It's a myth that people just fade away. You know that song by Blaine Larson "How do you get that lonely"? Well in the song it says,
"how do you get that lonely, and nobody knows?"
Well, my answer is that you don't.

People see pain. If the person closest to you were contemplating suicide, you would see the warning signs. Even if it was only the smallest little hint of change, you would still see it. Even if you couldn't decipher what you were seeing, it's there, nagging at the very edges of your subconscious.

The truth is that we're taught that inquiring into other people's lives is rude. We all live in bubbles. If you don't believe that, try greeting someone with a hug that lasts for more than fifteen seconds.

As children we are taught to respect people's bubbles. By the time we reach adulthood it is common courtesy. That's why even though there are red flags people still kill themselves. It's not because they're sneaky enough to slip past the suicide prevention patrol, it's because helping someone through an emotional breakdown requires stepping into their bubble, and being stubborn enough to stay there even if you find resistance.

Sure everyone blubbers at their funerals. "Oh why? Why? Why?" they all sob sadly. But no one is comfortable enough to take away the pill bottle when it's shaking in someone's fingers. No one is secure enough to take that shaking hand and hold it until it stops shaking.
Who needs mental hospitals and straight-jackets if anyone where strong enough to open up their arms and accept whatever falls forward?

Suicides will never end because number one, there are exceptions. There are people who deserve to end their pain. There are people with whom death is justified. People who have lived with the scales between pain and peace so steeply off-balance for so long, that they walk through the gates of oblivion with a lightened burden.

The second reason that suicide will never end is because we live in a society that draws away from discomfort. The emotionally sickened individual stares out into the world with a gun in one hand and a phone in the other.
He flips through names of people who are closest to him, but he is whipped into the social understanding that they will either be bothered by him, or that they will just let him down.
He is forced to realize that all anyone ever has is himself.

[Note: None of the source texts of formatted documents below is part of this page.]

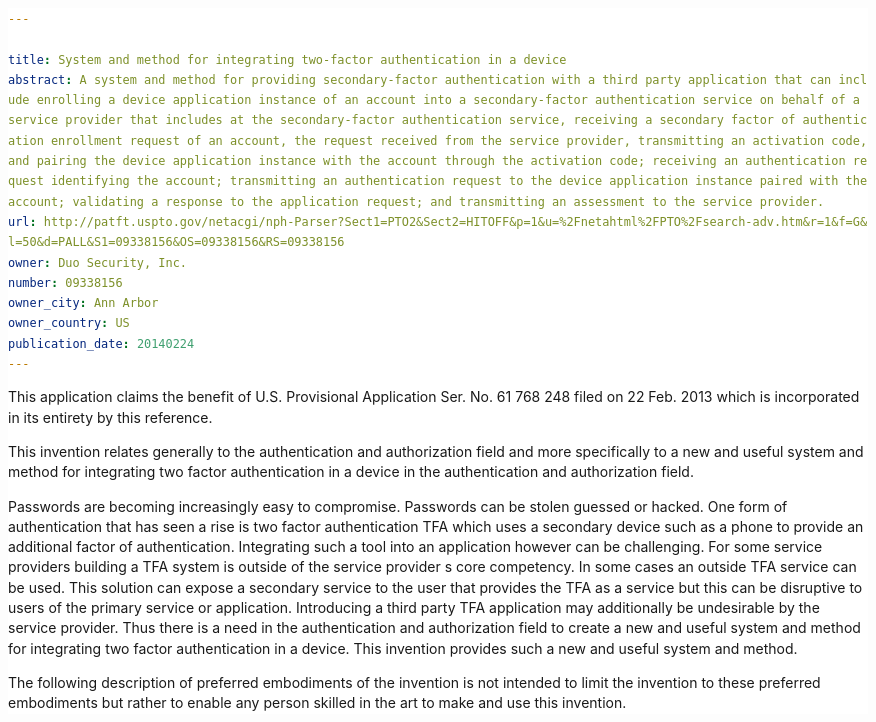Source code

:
 ```yaml
---

title: System and method for integrating two-factor authentication in a device
abstract: A system and method for providing secondary-factor authentication with a third party application that can include enrolling a device application instance of an account into a secondary-factor authentication service on behalf of a service provider that includes at the secondary-factor authentication service, receiving a secondary factor of authentication enrollment request of an account, the request received from the service provider, transmitting an activation code, and pairing the device application instance with the account through the activation code; receiving an authentication request identifying the account; transmitting an authentication request to the device application instance paired with the account; validating a response to the application request; and transmitting an assessment to the service provider.
url: http://patft.uspto.gov/netacgi/nph-Parser?Sect1=PTO2&Sect2=HITOFF&p=1&u=%2Fnetahtml%2FPTO%2Fsearch-adv.htm&r=1&f=G&l=50&d=PALL&S1=09338156&OS=09338156&RS=09338156
owner: Duo Security, Inc.
number: 09338156
owner_city: Ann Arbor
owner_country: US
publication_date: 20140224
---
```

This application claims the benefit of U.S. Provisional Application Ser. No. 61 768 248 filed on 22 Feb. 2013 which is incorporated in its entirety by this reference.

This invention relates generally to the authentication and authorization field and more specifically to a new and useful system and method for integrating two factor authentication in a device in the authentication and authorization field.

Passwords are becoming increasingly easy to compromise. Passwords can be stolen guessed or hacked. One form of authentication that has seen a rise is two factor authentication TFA which uses a secondary device such as a phone to provide an additional factor of authentication. Integrating such a tool into an application however can be challenging. For some service providers building a TFA system is outside of the service provider s core competency. In some cases an outside TFA service can be used. This solution can expose a secondary service to the user that provides the TFA as a service but this can be disruptive to users of the primary service or application. Introducing a third party TFA application may additionally be undesirable by the service provider. Thus there is a need in the authentication and authorization field to create a new and useful system and method for integrating two factor authentication in a device. This invention provides such a new and useful system and method.

The following description of preferred embodiments of the invention is not intended to limit the invention to these preferred embodiments but rather to enable any person skilled in the art to make and use this invention.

That's the problem with suicide. All we can ever really count on having tomorrow morning is ourselves, and for someone who is dying inside, their own internal nudge to keep pushing on isn't enough of a reason to live. People don't slowly die inside over a span of days or weeks without friends. All too often, the very people who mourn at the funeral are the same people who have been watching them die while standing quietly on the sidelines.